Writers are known as wordsmiths, imagined as devourers of literature, but well into his adulthood, WGA Screen Laurel honoree Robert Benton was anything but.

“I grew up in a small town in Texas, and I was seriously dyslexic before anyone knew what dyslexia was, so it was very difficult for me to read,” the 64-year-old Benton recalls. “I always thought of myself as seriously stupid, and most of the people in my town would have agreed with me.

“My father, unlike anybody else, when he would come home from work, instead of saying, ‘Have you done your homework?’ would say, ‘Do you want to go to the movies?’ So I would.”

Watching films two or three times a week, Benton learned about writing without reading. He learned about story, about narrative, about “how visual movie writing is, and how there is a kind of writing that takes into account the camera.”

Yet it wasn’t until he was in his 30s, after a stint as art director of Esquire, that he attempted his first “fade in,” with another rookie, David Newman.

Years later, the result of that first attempt was a “Bonnie and Clyde” screenplay that many regard as a watershed in the history of cinema — as Benton calls it, “an American movie that was designed to be a New Wave film.”

Benton went on to receive eight WGA nominations (including four wins) for authoring or co-authoring “Bonnie,” “Bad Company,” “What’s Up, Doc?” “The Late Show,” “Superman,” “Kramer vs. Kramer” and “Places in the Heart.”

“Among other things, he just has had a very varied career in a day and age when people have to know how to write a lot of things,” WGA West prexy Patric Verrone says. “This is a guy who has written virtually every kind of screen genre there is and done them all pretty well.”

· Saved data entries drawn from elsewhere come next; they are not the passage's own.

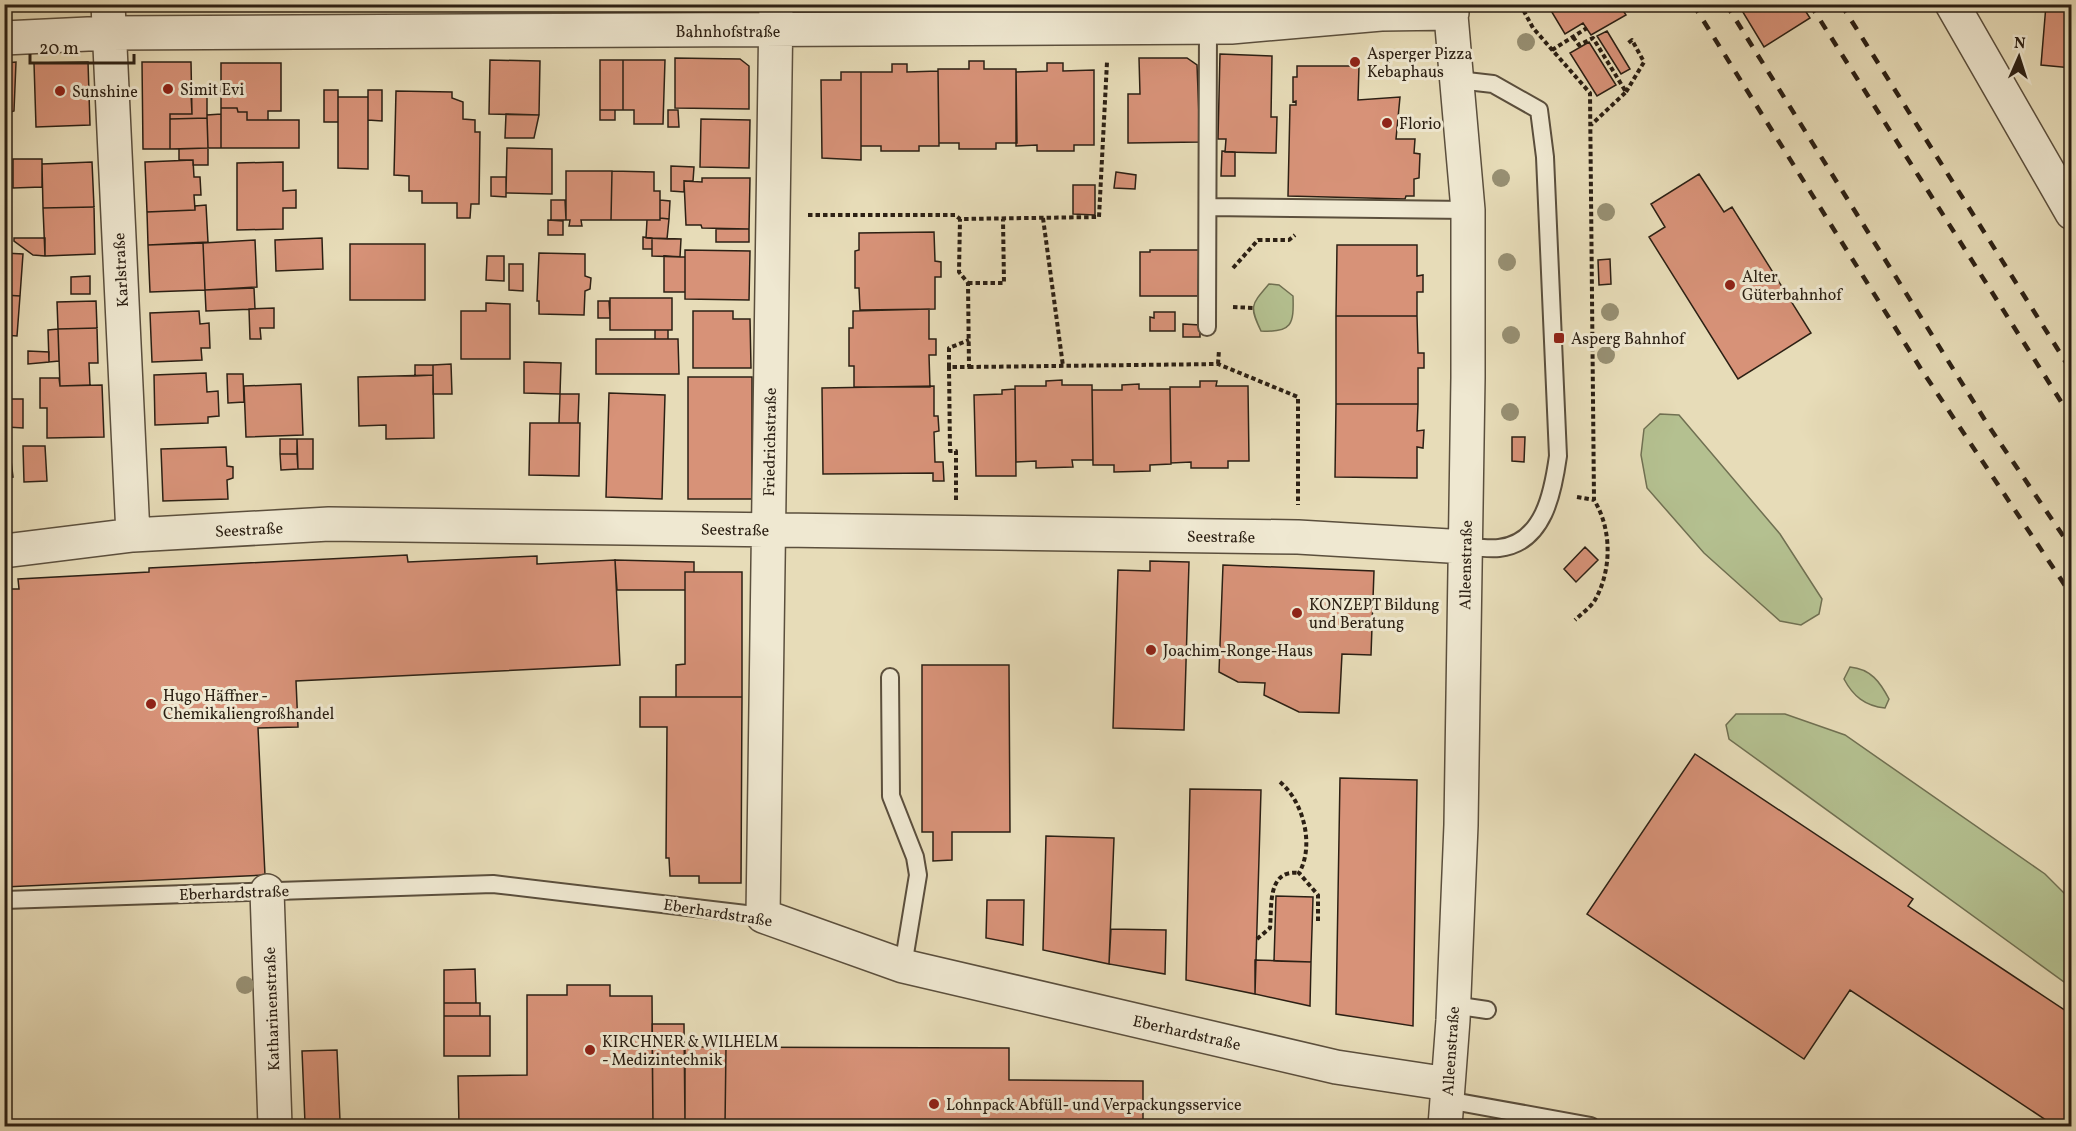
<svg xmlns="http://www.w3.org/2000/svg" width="2076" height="1131" viewBox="0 0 2076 1131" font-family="Vollkorn,serif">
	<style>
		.green { fill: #b4c090; stroke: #707052; stroke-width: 1.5 }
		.building { fill: #d79278; stroke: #2c2014; stroke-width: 1.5 }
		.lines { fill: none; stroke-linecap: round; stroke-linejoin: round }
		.lane-casing { stroke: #5b4f3d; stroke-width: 20 }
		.street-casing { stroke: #5b4f3d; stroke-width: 36 }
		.path { stroke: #2c2014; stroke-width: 4; stroke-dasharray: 4.5 3; stroke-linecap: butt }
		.lane { stroke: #efe8d1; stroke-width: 16 }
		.street { stroke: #efe8d1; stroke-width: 33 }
		.rail { stroke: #2c2014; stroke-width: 4.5; stroke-dasharray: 10 10; stroke-linecap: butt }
		.tree { fill: #978f72 }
		.poi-dot { fill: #8f2418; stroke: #efe8d1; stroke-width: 2 }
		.labels { text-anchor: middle; stroke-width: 6; stroke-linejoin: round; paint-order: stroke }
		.street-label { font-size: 16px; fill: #2c2014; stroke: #efe8d1 }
		.poi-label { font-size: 16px; fill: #2c2014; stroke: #efe8d1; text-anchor: start }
	</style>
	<rect width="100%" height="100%" fill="#e7dcb8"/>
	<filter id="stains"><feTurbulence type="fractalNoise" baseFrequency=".00333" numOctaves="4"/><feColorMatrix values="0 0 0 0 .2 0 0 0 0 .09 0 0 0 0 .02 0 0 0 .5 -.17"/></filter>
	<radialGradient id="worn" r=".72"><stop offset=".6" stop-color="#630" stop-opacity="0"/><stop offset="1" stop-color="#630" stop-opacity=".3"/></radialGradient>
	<path class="green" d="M1269,284L1279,285L1293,296C1294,324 1292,333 1261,331C1249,306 1251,305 1269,284Z
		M1660,414L1679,415L1780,534L1822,599L1819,614L1801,625L1780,621L1762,605L1704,553L1647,488L1641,455L1644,429Z
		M1850,667C1871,669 1880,682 1889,699L1885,708C1865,706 1853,696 1844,679Z
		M1736,714H1785L1845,735L2045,874L2071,900V987L1729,739L1726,725Z"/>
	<path class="building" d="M4,4H20L21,9L4,10Z
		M20,4H63L20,6Z
		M138,4H195V5L138,6Z
		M1547,4H1619L1626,15L1591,35L1583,23L1565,34Z
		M1738,4H1801L1810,18L1764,47Z
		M2046,5L2072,7V68L2041,65Z
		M1607,31L1630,69L1621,74L1597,36Z
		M1589,42L1616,85L1597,96L1570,53Z
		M1220,54L1272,56L1271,117H1277L1276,153L1225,152L1226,139H1218Z
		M675,58L740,59L749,66V109L675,108Z
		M1139,58H1187L1197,65L1200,142L1128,143V94H1140Z
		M490,60L540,61L539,115L489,114Z
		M600,60H623V110H600Z
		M623,60H665L663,124H634V110H623Z
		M969,61H984V69H1016L1017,143H996V149H959V143H939L938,69H969Z
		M16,62L14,111L4,114V63Z
		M88,62L90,125L36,127L34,63Z
		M142,62H191L192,114H170V149H143Z
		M221,63H281V111H268V120H247V112H238L237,108H221Z
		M1047,63H1063V71L1094,70V145H1074V151H1037V145L1016,146V72L1047,71Z
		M892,64H907V72L938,71L939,146H919V151H881V146H861V72H892Z
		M1297,66H1359L1358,100L1400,97L1396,139H1415L1414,153L1420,154L1419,178L1414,179V196H1406L1405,199L1288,196L1290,105H1296V101L1293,102V77H1297Z
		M841,72H861V160L822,158L821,80H841Z
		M324,90H338V122H324Z
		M368,90H382V121L368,120Z
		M396,91L452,92V98L463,102V119L475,120V132H480L479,204H471L470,218H457V203H422V191H409V176L394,175Z
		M191,94H207V118L170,119V114H192Z
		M338,97H368V169L338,168Z
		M221,108H237L238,112H247V120H299V148H221Z
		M600,110H615V120H600Z
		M668,110H678L679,127H668Z
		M221,114V148H208L207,115Z
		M506,114L539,115L534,138H505Z
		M207,118L208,148L170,149V119Z
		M701,119L750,120L749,168L700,167Z
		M208,148V165H193V160H179V149Z
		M507,148L552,149V194L506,193Z
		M1222,151L1235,152V176H1221Z
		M13,159H42V187L13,188Z
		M193,160L194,177H200L201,195H194L195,210L147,212L145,162Z
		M92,162L94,207L43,208L42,164Z
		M283,162V191L296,190V208H283V229L237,230V163Z
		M671,166L694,167L693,181H684V192L671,191Z
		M566,171H612L611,220H581L582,226H569L570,220H566Z
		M612,171L654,172V191H660V220H611Z
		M1116,172L1136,175L1135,189L1114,188Z
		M1699,174L1724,212L1732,207L1811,333L1738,379L1649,237L1665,227L1651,204Z
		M491,177H506V197L491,196Z
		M702,178H750L749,229L702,228L701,225H686L684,181L702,182Z
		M1073,185H1095V215L1073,214Z
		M551,200H565L566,220H551Z
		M660,200L670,201L669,219L660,218Z
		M206,205L208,242L148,245L147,212L195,210V206Z
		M94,207L95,254L45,256L43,208Z
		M660,218L669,219L667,239L646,238L647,220H660Z
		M548,220L563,221V235H548Z
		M716,229H749V242H716Z
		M934,232L935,261L941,262V277H935V309L860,310L859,288H855V251L859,250V233Z
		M643,237L652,238V249H643Z
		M14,238H45V256L33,255L14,241Z
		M322,238L323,269L276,271L275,240Z
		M652,238L681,239L680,257L652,256Z
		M255,240L257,287L205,290L203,243Z
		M203,243L205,290L150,292L148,245Z
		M350,244H425V300H350Z
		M1337,245H1417V276L1423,275V292H1417V316H1336Z
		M685,250L750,251L749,300L685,299Z
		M1150,250H1199L1198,296H1140V252H1150Z
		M4,253L23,254L20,296L4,295Z
		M539,253L585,254V276L591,278L590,289L585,291L584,315L539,314V301H537Z
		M487,256H504V281L486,280Z
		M664,256L685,257V292H664Z
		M1610,259L1611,284L1599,285L1598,260Z
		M509,264H523V291L509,290Z
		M90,276V294H71V277Z
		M254,288L255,309L206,311L205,290Z
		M4,295L20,296L17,336L4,335Z
		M610,298H672V330H610Z
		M96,301L97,328L58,329L57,302Z
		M598,301H609L610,318H598Z
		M486,303L510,304V359H461V311H486Z
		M274,308V328H260L261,339H250L249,309Z
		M929,309V339H936V355H929L930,387H854V366H849V328H853V311Z
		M199,311L200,324L209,323L210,348H201L202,360L152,362L150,313Z
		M693,311H733V319H750L751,368H693Z
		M1154,312H1175V331H1150V317L1154,318Z
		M1336,316H1417L1418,353H1424V368H1418V404H1336Z
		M1183,324L1200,325V337H1183Z
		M97,328L98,363H89L90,385L60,386L58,329Z
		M58,329L59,361L49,362L48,330Z
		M655,330H668V339H655Z
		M596,339H678L679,374H596Z
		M28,351L49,352V362L28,364Z
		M524,362L561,363L560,394L524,393Z
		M451,364L452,394H433V365Z
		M415,365H433V375L415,376Z
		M206,373L207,392L218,391L219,416L208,417V423L155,425L154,375Z
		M227,374H243L244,402L228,403Z
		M433,375L434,438L386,439V425L359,426L358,377Z
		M688,377H752V499H688Z
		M40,378H59L60,386L102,385L104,437L47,438V408H40Z
		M1062,380V385H1092L1093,460H1072L1073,467L1036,468V461L1016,462L1015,386H1046V381Z
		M1200,381H1217L1216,386H1248L1249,461H1228V468H1191V462L1171,463L1170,387H1200Z
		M301,384L303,435L246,437L244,386Z
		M1139,384V389H1170L1171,464L1150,465V471L1114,472V465H1093L1092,390H1122V385Z
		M934,386V416H938L939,431L934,432L935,462H943L944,481H933V473L823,474L822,388Z
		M1015,389L1016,476H976L974,395L1002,394V390Z
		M609,393L665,395L662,499L606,497Z
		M560,394H579L578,423H559Z
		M4,399L7,427L4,428Z
		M7,399H23V428L7,427Z
		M1336,404H1418L1417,431L1424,430L1423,448L1417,447V478L1335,477Z
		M530,423H580L579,476L529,475Z
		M7,427L13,477L4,478V428Z
		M1512,437H1525L1524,462L1512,461Z
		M280,439H297V454H280Z
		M297,439H313V469H298Z
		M23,446H45L47,481L24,482Z
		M226,447L227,466L233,467V478L227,480L228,499L163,501L161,449Z
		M280,454H297L298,469L281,470Z
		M1585,547L1598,560L1576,582L1564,569Z
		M407,555L408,562L537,556V564L615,560L620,665L296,681L298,727L258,728L265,875L4,887V589H19L18,579L149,572V568Z
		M615,560L694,562V572H685V590H617Z
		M1150,561L1189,562L1184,730L1113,728L1118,570L1150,571Z
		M1223,565L1374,571L1371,655L1342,654L1339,713L1299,712L1264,695L1265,683L1238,682L1219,672Z
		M685,572H742V697H676V665L685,664Z
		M922,665H1009L1010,832H952V860L933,861V832H922Z
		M640,697H742L741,883H699V876H670L669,858H666L667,727H640Z
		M1695,754L1913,899L1908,906L2072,1015V1126H2055L1850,990L1804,1059L1587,914Z
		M1340,778L1417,780L1413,1026L1336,1014Z
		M1190,789L1261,790L1255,994L1186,980Z
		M1046,836L1114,838L1109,964L1043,950Z
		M1276,896L1313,897L1311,962L1274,961Z
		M987,900H1024L1023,945L986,938Z
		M1111,929L1166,930L1165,974L1109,964Z
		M1255,960L1311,962L1310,1006L1255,994Z
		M475,969L476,1003H444V970Z
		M567,985H610V996H652L653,1126H459L458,1076L527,1075V995H567Z
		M444,1003H480V1016H444Z
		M444,1016H490V1056H444Z
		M652,1024H684L685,1126H653Z
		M685,1047H726L725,1126H685Z
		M726,1047L1009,1048V1080L1143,1081V1126H725Z
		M337,1050L340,1121L305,1123L302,1051Z
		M348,1121V1126H292V1123Z"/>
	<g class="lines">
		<defs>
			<path id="lane" d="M1009,29L1011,4
				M1023,29L1026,4
				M1458,80L1493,84L1539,110L1545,157L1558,456C1553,492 1544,543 1499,548C1489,549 1477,547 1466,547
				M1208,207L1468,210
				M1207,327L1208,27
				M890,677L891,796L915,857L918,875L903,966
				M4,900L493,884L763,916
				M1453,1005L1487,1010
				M1447,1100L1591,1126"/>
			<path id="street" d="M108,4L133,535
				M776,4L763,916L903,966L1336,1067L1448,1084
				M1952,4L2072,213
				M4,38L109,33L1231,27L1381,14L1452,13
				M4,551L133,535L329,524L1298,537L1466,547
				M267,891L275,1126
				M1445,1126L1453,1020L1461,825L1468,378V210L1450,4"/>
		</defs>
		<use href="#lane" class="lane-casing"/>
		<use href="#street" class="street-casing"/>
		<path class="path" d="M1520,4L1533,28L1590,93L1594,500C1612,529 1612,570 1595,600C1591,607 1581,614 1575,620
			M1573,37L1579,45L1593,38L1626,92L1591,125
			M1552,50L1587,28
			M1626,92L1644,62L1632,40L1627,44
			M808,215H955L960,219L1099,217L1107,62
			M1043,218L1063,366
			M1233,268L1258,240H1289L1295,235
			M968,283H1004L1003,219
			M1233,307L1253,308
			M1218,364L1219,350
			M949,367V348L969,340
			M969,367L1218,364L1298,397V505
			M1577,497L1594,500
			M956,500V451H950L949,367H969L968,283L959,272L960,219
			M1280,782C1303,801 1315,845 1299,873L1318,895V924
			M1257,939L1270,928C1272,906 1267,869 1299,873"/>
		<use href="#lane" class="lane"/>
		<use href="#street" class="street"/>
		<path class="rail" d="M1693,4L1921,369L2072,596
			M1726,4L1988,425L2072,549
			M1810,4L2072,419
			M1841,4L2072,372"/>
	</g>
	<g class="tree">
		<circle cx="1526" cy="42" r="9"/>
		<circle cx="1501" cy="178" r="9"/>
		<circle cx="1606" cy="212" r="9"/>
		<circle cx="1507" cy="262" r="9"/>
		<circle cx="1610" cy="312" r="9"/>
		<circle cx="1511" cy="335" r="9"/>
		<circle cx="1606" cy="355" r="9"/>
		<circle cx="1510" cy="412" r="9"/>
		<circle cx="245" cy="985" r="9"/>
	</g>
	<g class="poi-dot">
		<circle cx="1355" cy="62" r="6"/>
		<circle cx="168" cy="89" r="6"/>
		<circle cx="60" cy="91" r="6"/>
		<circle cx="1387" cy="123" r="6"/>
		<circle cx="1730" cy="285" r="6"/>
		<rect x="1553" y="332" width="12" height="12" rx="3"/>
		<circle cx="1297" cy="613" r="6"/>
		<circle cx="1151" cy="650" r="6"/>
		<circle cx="151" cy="704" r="6"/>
		<circle cx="590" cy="1050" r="6"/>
		<circle cx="934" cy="1104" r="6"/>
	</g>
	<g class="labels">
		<g class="street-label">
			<text x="728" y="37">Bahnhofstraße</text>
			<text transform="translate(120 270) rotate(-93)" y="6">Karlstraße</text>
			<text transform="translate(769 442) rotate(-89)" y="6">Friedrichstraße</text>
			<text transform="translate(249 529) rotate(-3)" y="6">Seestraße</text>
			<text transform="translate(735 529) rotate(1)" y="6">Seestraße</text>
			<text transform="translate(1221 536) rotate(1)" y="6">Seestraße</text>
			<text transform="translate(1465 565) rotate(-89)" y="6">Alleenstraße</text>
			<text transform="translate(234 892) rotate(-2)" y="6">Eberhardstraße</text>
			<text transform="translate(718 912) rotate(9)" y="6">Eberhardstraße</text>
			<text transform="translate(271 1009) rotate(-92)" y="6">Katharinenstraße</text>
			<text transform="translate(1187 1032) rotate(13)" y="6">Eberhardstraße</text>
			<text transform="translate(1450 1051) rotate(-86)" y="6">Alleenstraße</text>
		</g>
		<g class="poi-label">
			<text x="1367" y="59">Asperger Pizza<tspan x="1367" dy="18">Kebaphaus</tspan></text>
			<text x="180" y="95">Simit Evi</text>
			<text x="72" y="97">Sunshine</text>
			<text x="1399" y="129">Florio</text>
			<text x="1742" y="282">Alter<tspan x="1742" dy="18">Güterbahnhof</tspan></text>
			<text x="1571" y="344">Asperg Bahnhof</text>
			<text x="1309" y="610">KONZEPT Bildung<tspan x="1309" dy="18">und Beratung</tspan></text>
			<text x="1163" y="656">Joachim-Ronge-Haus</text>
			<text x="163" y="701">Hugo Häffner -<tspan x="163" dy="18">Chemikaliengroßhandel</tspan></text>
			<text x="602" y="1047">KIRCHNER &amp; WILHELM<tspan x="602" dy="18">- Medizintechnik</tspan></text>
			<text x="946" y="1110">Lohnpack Abfüll- und Verpackungsservice</text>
		</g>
	</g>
	<rect width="2076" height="1131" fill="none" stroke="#e7dcb8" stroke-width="24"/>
	<rect x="6" y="6" width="2064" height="1119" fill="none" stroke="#2c2014" stroke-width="3"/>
	<rect x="12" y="12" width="2052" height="1107" fill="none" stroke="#2c2014" stroke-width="1.5"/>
	<g transform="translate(2019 57) rotate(3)" stroke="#efe8d1" stroke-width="4.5" paint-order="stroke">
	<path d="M0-4.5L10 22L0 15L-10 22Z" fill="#2c2014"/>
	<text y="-9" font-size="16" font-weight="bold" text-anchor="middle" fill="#2c2014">N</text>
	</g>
	<path d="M30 54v9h104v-9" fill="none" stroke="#2c2014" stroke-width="3"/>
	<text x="39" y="54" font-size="18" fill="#2c2014" stroke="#efe8d1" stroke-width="4.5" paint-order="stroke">20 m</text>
	<rect width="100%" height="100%" filter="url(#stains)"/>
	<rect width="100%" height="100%" fill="url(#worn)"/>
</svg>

Benton prides himself on his inclination for collaboration, saying that “I listen to the people I work with, and when they have good ideas, I’m shameless about taking them” — and unabashedly points out the kind of help he needed to make it out of his hometown.

“I graduated from high school only because my mom played bridge with the other teachers,” Benton says, “and it would have broken up the bridge game if I hadn’t.”